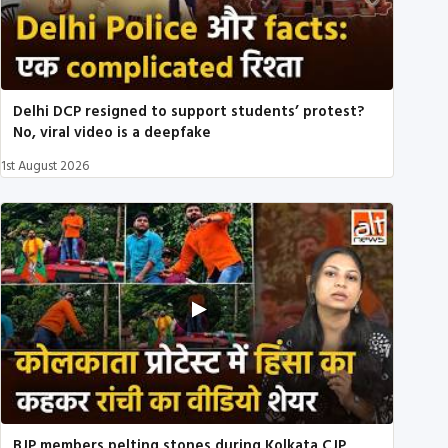
Delhi DCP resigned to support students’ protest?
No, viral video is a deepfake
1st August 2026
BJP members pelting stones during Kolkata CJP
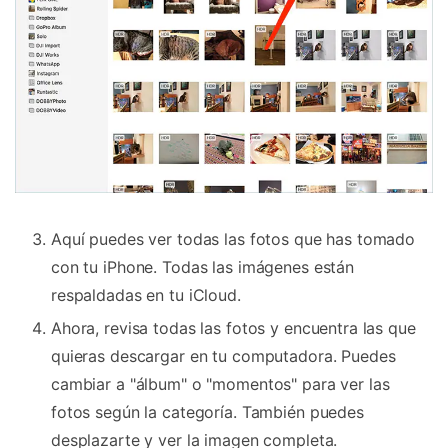
Aquí puedes ver todas las fotos que has tomado
con tu iPhone. Todas las imágenes están
respaldadas en tu iCloud.
Ahora, revisa todas las fotos y encuentra las que
quieras descargar en tu computadora. Puedes
cambiar a "álbum" o "momentos" para ver las
fotos según la categoría. También puedes
desplazarte y ver la imagen completa.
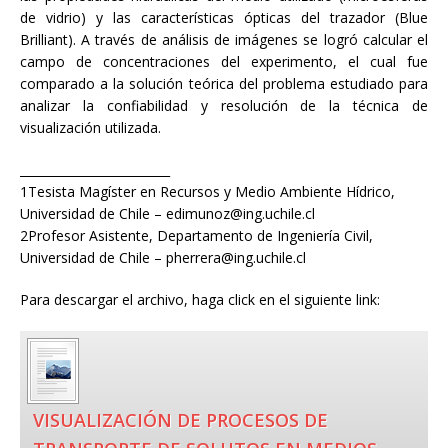
de vidrio) y las características ópticas del trazador (Blue
Brilliant). A través de análisis de imágenes se logró calcular el
campo de concentraciones del experimento, el cual fue
comparado a la solución teórica del problema estudiado para
analizar la confiabilidad y resolución de la técnica de
visualización utilizada.
_________________________
1Tesista Magíster en Recursos y Medio Ambiente Hídrico,
Universidad de Chile – edimunoz@ing.uchile.cl
2Profesor Asistente, Departamento de Ingeniería Civil,
Universidad de Chile – pherrera@ing.uchile.cl
Para descargar el archivo, haga click en el siguiente link:
VISUALIZACIÓN DE PROCESOS DE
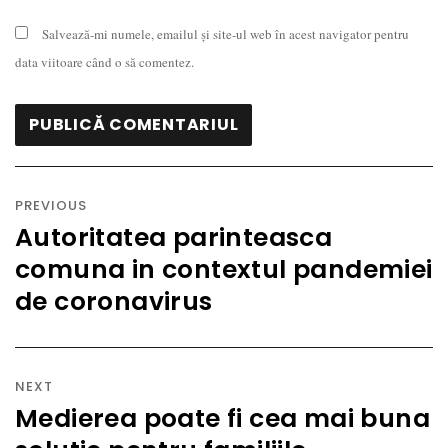
Salvează-mi numele, emailul și site-ul web în acest navigator pentru
data viitoare când o să comentez.
Navigare
în
PREVIOUS
articole
Autoritatea parinteasca
Previous
comuna in contextul pandemiei
post:
de coronavirus
NEXT
Medierea poate fi cea mai buna
Next
post:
****************************************
Scan the listing above. Gather each line that contains the word "fotos".

Aquí puedes ver todas las fotos que has tomado
Ahora, revisa todas las fotos y encuentra las que
fotos según la categoría. También puedes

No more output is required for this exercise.